Today, the Workplace Gender Equality Agency (WGEA) will publish the gender pay gap data of Australian employers with more than 100 employees. With our core value of ‘open company, no bullshit’, we welcome efforts that encourage greater responsibility, ensuring that we’re all accountable for driving the change and progress we know needs to happen across our company and the tech industry.

The gender pay gap measures the difference between the average earnings of men and women, irrespective of role or seniority – this is often referred to as an unadjusted pay gap. Atlassian’s median total remuneration gender pay gap is 18.1%, and our median base salary gender pay gap is 17.4%. In this context, the median compares the earnings of the middle-ranking man to the middle-ranking woman.

Our gender pay gap is not a result of equal pay issues. In FY23, we conducted our first global pay equity audit – comparing salaries and earnings across similar roles, levels, and locations (often referred to as an adjusted pay gap). We found that Atlassians doing like-for-like work are paid fairly and equitably, regardless of gender.

How will we reduce the unadjusted pay gap?

While pay equity remains our focus for measuring equitable pay outcomes, we are fully committed to reducing the unadjusted pay gap by increasing the representation of women in technical and senior roles. We recognise that women have been historically underrepresented in STEM, both at university and within the tech industry for many years. Our priorities as we work toward equal and continued equitable pay across all underrepresented groups include:

  • Annual Pay Equity Audit: Continue conducting pay equity audits (reviewing pay at the same level/job) following our annual review process to ensure transparency.
  • Strategic Programs and Partnerships: Continued investment in organisations supporting underrepresented groups in our industry to increase representation across our hiring pipelines. This includes programs like UnstoppableYou, supporting young women to overcome barriers that help them remain with their chosen STEM study path; Girls Programming Network which runs free coding workshops for high school girls, and student societies that engage women and non-binary STEM students to pursue technology careers.
  • Early Career Programs: Focusing on gender diversity among graduate and intern cohorts at Atlassian. Representation of women in our grad program has grown ~25% since 2020 and women have consistently represented 48-50% of our intern cohorts over the last four years.
  • Inclusive and Equitable Management Tools: Embedding anti-bias principles and techniques across our talent programs including performance management to support fairness and opportunity for career development across the employee lifecycle.
  • Employee Resource Groups (ERGs): Supporting our ERG communities as they partner with the business to foster inclusive spaces that aid in the retention and promotion of underrepresented talent.

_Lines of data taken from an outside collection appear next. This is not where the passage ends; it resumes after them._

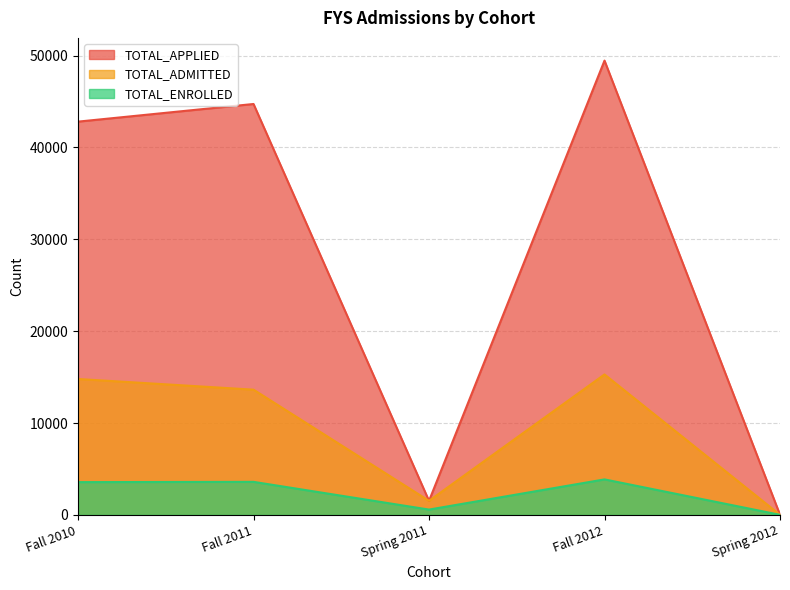

What is the smallest value displayed?

14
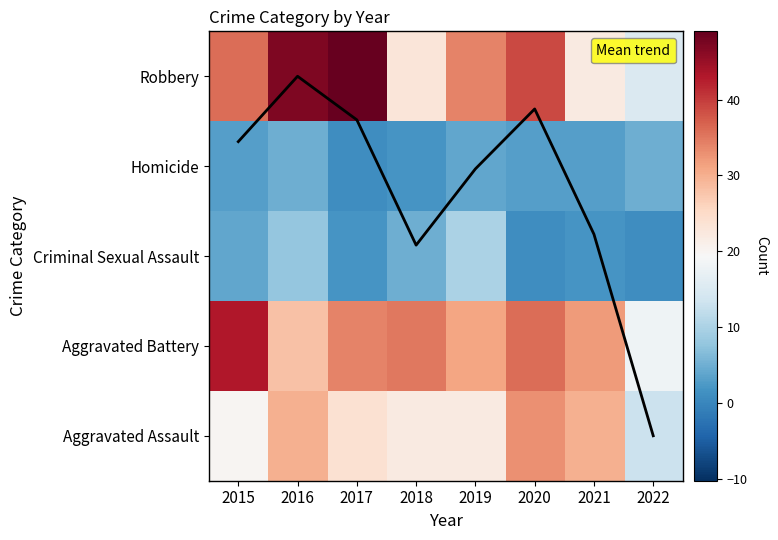

Is it true that Aggravated Assault equals 30.0 at 2021?

True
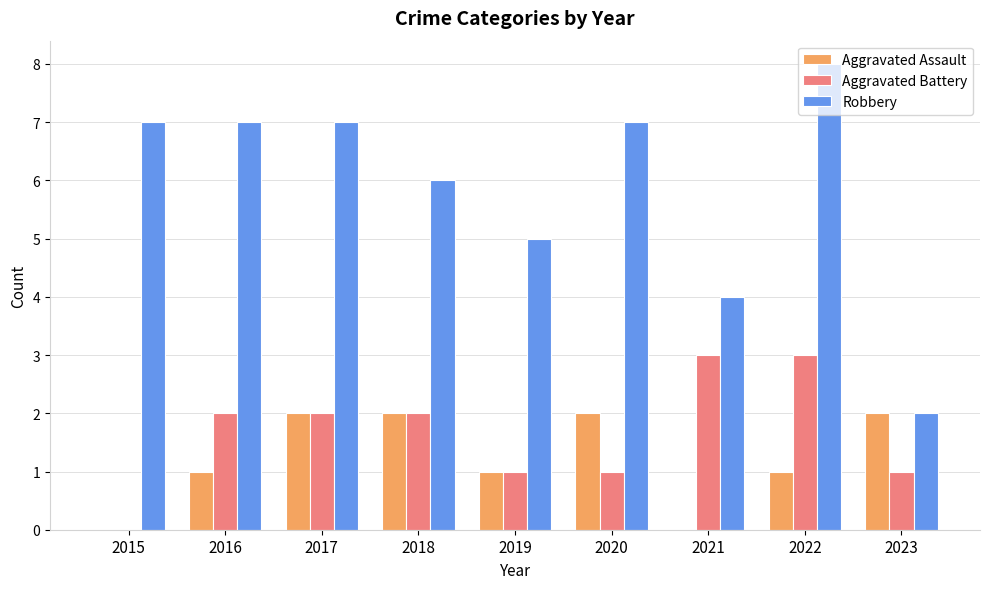

What is the spread (max minus min) of values at 2015?

7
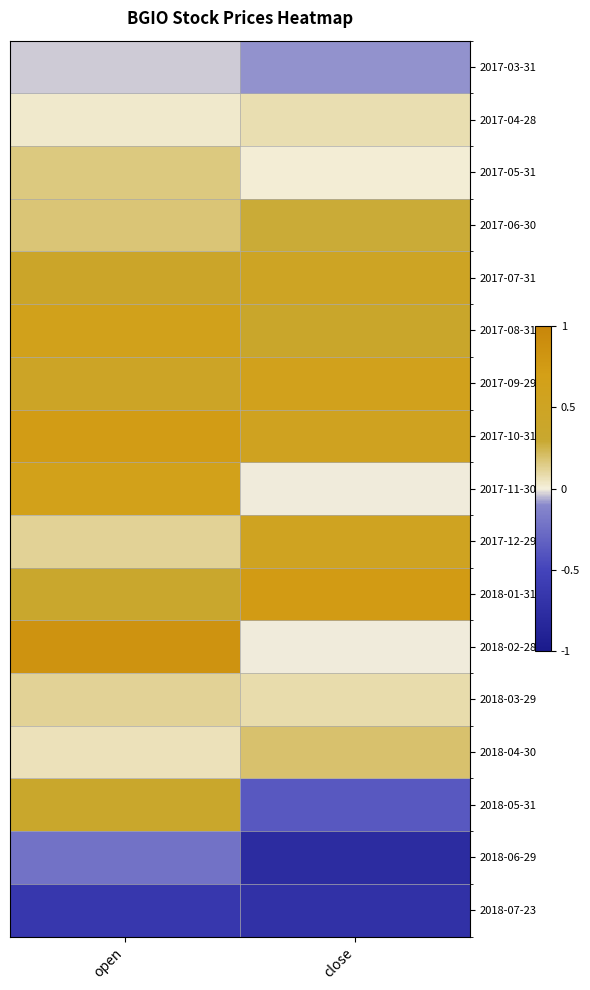

Count the number of categories in the chart.

2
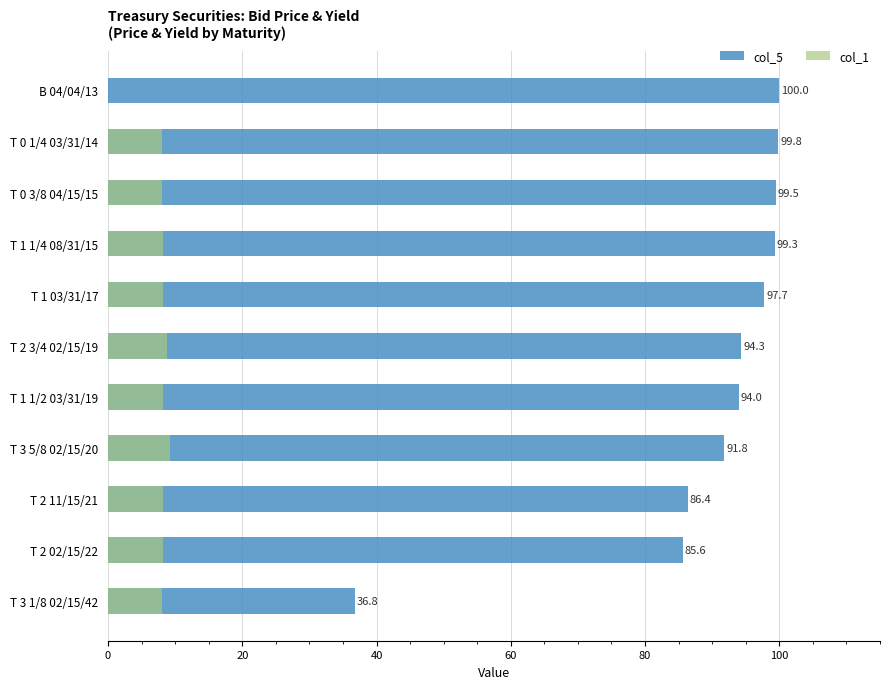

Is the value of col_5 at T 3 1/8 02/15/42 greater than the value of col_1 at T 1 1/2 03/31/19?

Yes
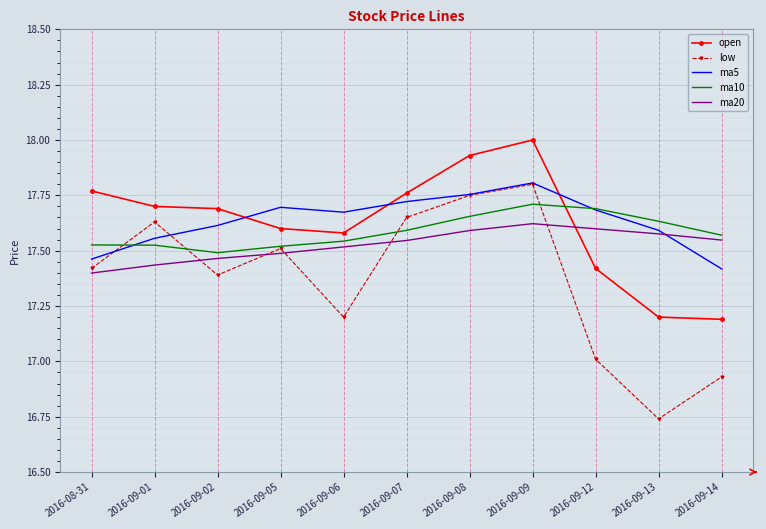

What is the total value across all series at 2016-09-01?

87.8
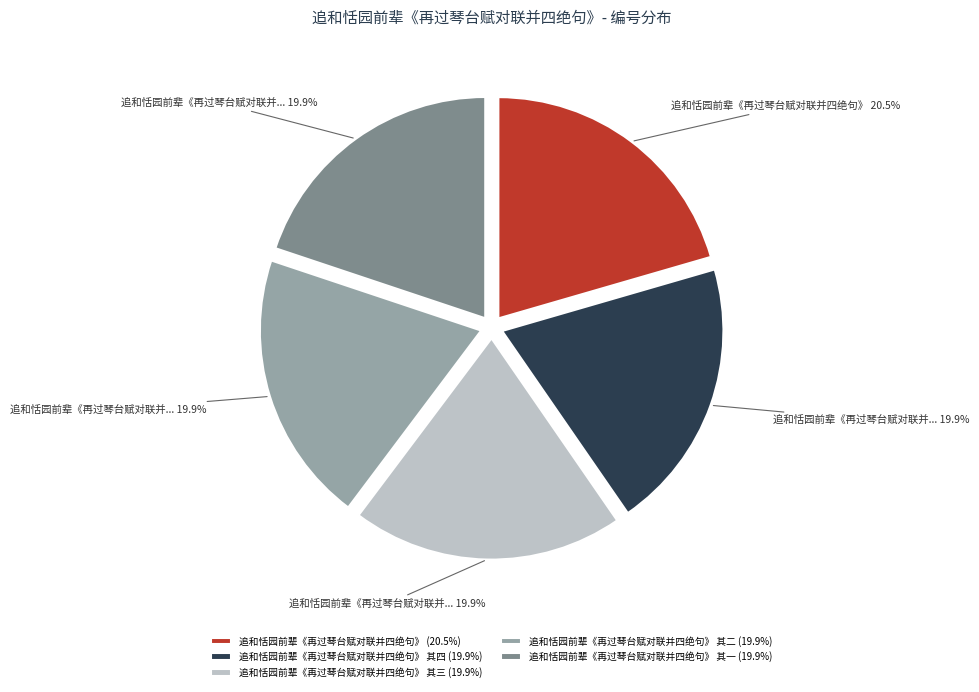

Approximately how many times larger is the value at 追和恬园前辈《再过琴台赋对联并四绝句》 其三 (19.9%) compared to 追和恬园前辈《再过琴台赋对联并四绝句》 其四 (19.9%)?

1.0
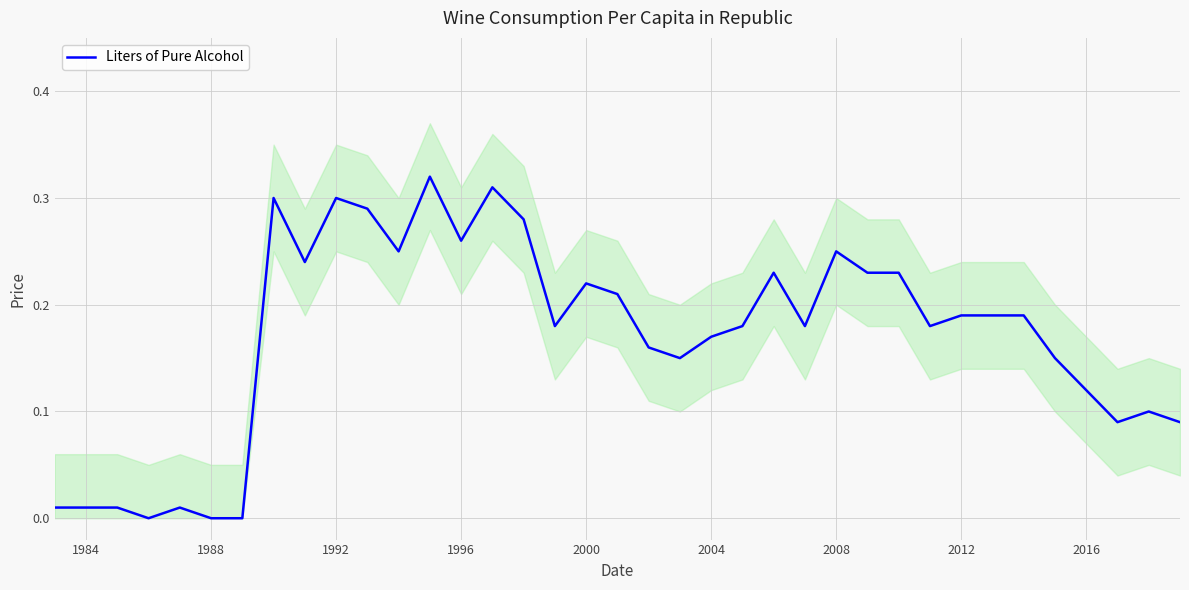

What is the sum of all values?

6.3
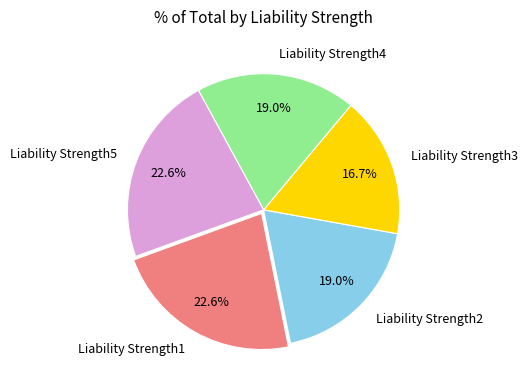

To the nearest percent, what is the combined percentage of Liability Strength2 and Liability Strength5?

42%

We also believe that having a fully distributed team contributes to a more diverse candidate pool and opportunities to increase the representation of women, and other underrepresented groups across our workforce.

We will continue to invest and prioritise creating an equitable and inclusive workplace where each and every Atlassian can show up and do the best work of their lives. We are confident that the strategic, long-term work we are doing, will unleash the potential of our team, and we will continue to share our journey and learnings along the way in our annual Sustainability Report.